Two decades on, art meets artifice in Westley-Sanderson’s account, beautifully and wittily designed and costumed by Lily Arnold, both for Algernon’s London abode and John Worthing’s country retreat.

Abiola Owokoniran’s immaculate, foppish Algernon paints with slapdash vigour rather than rivalling Eric Morecambe’s erratic piano playing in a change to the opening scene, one that ties in with the empty frames for portraits, through which Valentine Hanson’s butler Lane leaps or passes items.

In another exquisite adjustment, Lane serves cucumber martinis in crystal glass and bread and butter, rather than cucumber sandwiches.

Daniel Jacob’s thunderous Lady Bracknell

Later, John Worthing’s ward, Cecily (a delightful Phoebe Campbell), will be seen struggling with a lawn mower.

Later still, at the Worthing pile, a row of stern portraits in oil will be picked out one by one in light to re-emphasise the Black Victorian lineage. A new photograph of all the company closes the play, Jacob’s statuesque Lady Bracknell towering over everyone.

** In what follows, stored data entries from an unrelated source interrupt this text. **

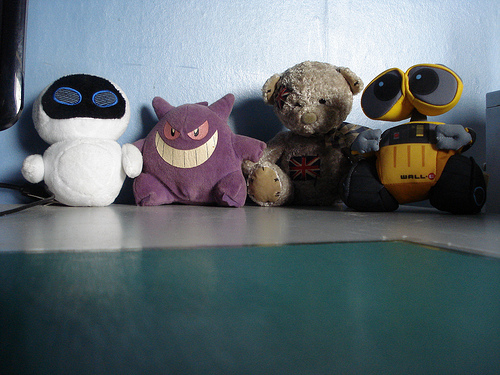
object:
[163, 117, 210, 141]
eyes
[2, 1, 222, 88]
wall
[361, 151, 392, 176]
ground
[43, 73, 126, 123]
face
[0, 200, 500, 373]
table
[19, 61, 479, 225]
toys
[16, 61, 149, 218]
animal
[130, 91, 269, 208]
toy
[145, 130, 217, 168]
teeth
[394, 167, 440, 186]
flag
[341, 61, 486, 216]
stuffed animal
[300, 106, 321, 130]
nose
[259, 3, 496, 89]
wall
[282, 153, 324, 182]
flag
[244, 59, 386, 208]
bear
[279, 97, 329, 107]
eyes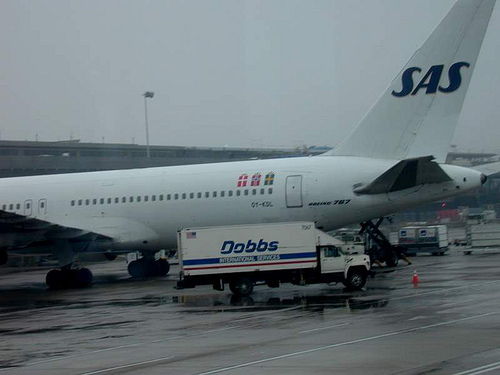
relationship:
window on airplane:
[66, 198, 76, 208] [0, 2, 496, 292]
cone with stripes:
[407, 264, 422, 287] [411, 270, 419, 277]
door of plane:
[282, 172, 305, 210] [0, 9, 495, 297]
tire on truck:
[341, 267, 368, 291] [175, 217, 371, 298]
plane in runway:
[0, 9, 495, 297] [0, 242, 498, 373]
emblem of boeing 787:
[306, 197, 351, 208] [0, 0, 497, 288]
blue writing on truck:
[223, 238, 280, 256] [172, 217, 380, 302]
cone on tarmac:
[412, 269, 419, 285] [1, 256, 499, 372]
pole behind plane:
[138, 87, 159, 160] [0, 9, 495, 297]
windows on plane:
[0, 183, 275, 213] [0, 9, 495, 297]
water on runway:
[64, 288, 311, 313] [4, 269, 499, 373]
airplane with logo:
[0, 2, 496, 292] [236, 174, 248, 191]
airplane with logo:
[0, 2, 496, 292] [247, 169, 265, 189]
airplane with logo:
[0, 2, 496, 292] [264, 171, 275, 189]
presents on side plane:
[232, 170, 276, 190] [82, 79, 487, 351]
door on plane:
[284, 168, 319, 220] [14, 26, 499, 315]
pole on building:
[136, 89, 156, 166] [2, 135, 239, 175]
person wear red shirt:
[413, 270, 420, 287] [411, 274, 421, 284]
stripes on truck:
[167, 225, 359, 293] [175, 222, 445, 307]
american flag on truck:
[183, 230, 203, 248] [173, 220, 373, 282]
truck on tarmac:
[172, 217, 380, 302] [187, 284, 410, 344]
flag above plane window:
[261, 167, 276, 189] [201, 188, 213, 200]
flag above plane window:
[251, 170, 262, 190] [157, 190, 167, 205]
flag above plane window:
[232, 173, 249, 191] [95, 196, 103, 211]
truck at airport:
[173, 223, 379, 298] [63, 118, 445, 370]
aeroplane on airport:
[2, 1, 494, 303] [39, 107, 424, 333]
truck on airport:
[167, 219, 377, 295] [39, 107, 424, 333]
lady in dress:
[409, 266, 420, 287] [407, 270, 423, 289]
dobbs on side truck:
[213, 237, 286, 252] [167, 219, 377, 295]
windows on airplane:
[69, 196, 305, 205] [0, 2, 496, 292]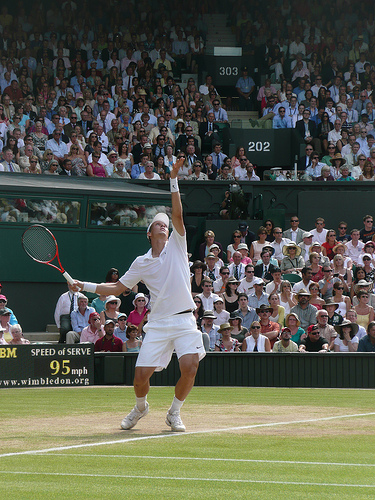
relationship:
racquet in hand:
[14, 210, 84, 292] [50, 271, 99, 308]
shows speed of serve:
[48, 358, 87, 379] [156, 153, 201, 217]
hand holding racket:
[50, 271, 99, 308] [14, 210, 84, 292]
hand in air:
[50, 271, 99, 308] [120, 114, 215, 163]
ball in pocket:
[129, 319, 158, 337] [134, 327, 167, 350]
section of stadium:
[254, 11, 373, 132] [6, 8, 361, 139]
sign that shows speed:
[25, 340, 113, 382] [40, 356, 99, 380]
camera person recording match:
[217, 182, 281, 222] [36, 66, 350, 406]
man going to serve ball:
[93, 163, 201, 429] [120, 119, 241, 276]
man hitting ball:
[93, 142, 235, 428] [129, 319, 158, 337]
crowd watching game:
[6, 8, 361, 139] [29, 233, 315, 497]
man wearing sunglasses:
[244, 263, 265, 287] [244, 267, 260, 277]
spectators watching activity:
[7, 16, 236, 161] [32, 47, 366, 218]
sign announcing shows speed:
[25, 340, 113, 382] [48, 358, 87, 379]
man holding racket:
[93, 142, 235, 428] [14, 210, 84, 292]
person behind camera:
[218, 156, 235, 181] [229, 186, 258, 215]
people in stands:
[11, 17, 374, 213] [2, 5, 368, 385]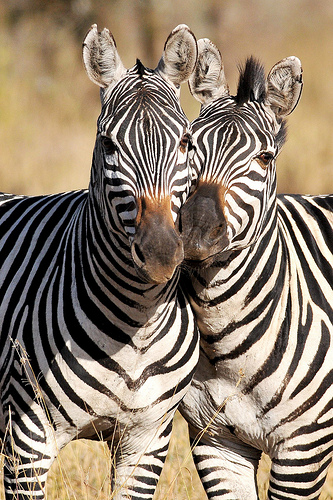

Westley-Sanderson talked of reclaiming truth and honouring truth, while bringing out the “silly comedy’s” joy, and he pulls off that dual mission. The set-piece spat over tea and cake between Campbell’s Cecily and Adele James’s affronted Gwendolen is choreographed comedy to the max; Hanson’s butler Merriman provides old-school physical comedy distraction as he struggles back and forth under the weight of luggage.

Justice Ritchie’s upright Worthing and Owokoniran’s maddening but lovable Moncrieff clash and make up with the timing of a double act. Henry and Reynolds bring new electricity to the demure, around-the-houses Prism and Chasuble.

Stephen Fry, Geoffrey Rush, Gyles Brandreth and David Suchet have all played men-in-drag Lady Bracknells. Jacob’s Aunt Augusta is different: a drag act dropping the drag act, although his “stand-and-deliver” Lady B never quite throws off Vinegar Strokes’ airs, all arched eyebrows and arch putdowns, playing to the crowd rather more than to the household gathered around on tenterhooks. More caricature than truthful character, but still carrying a knockout punch.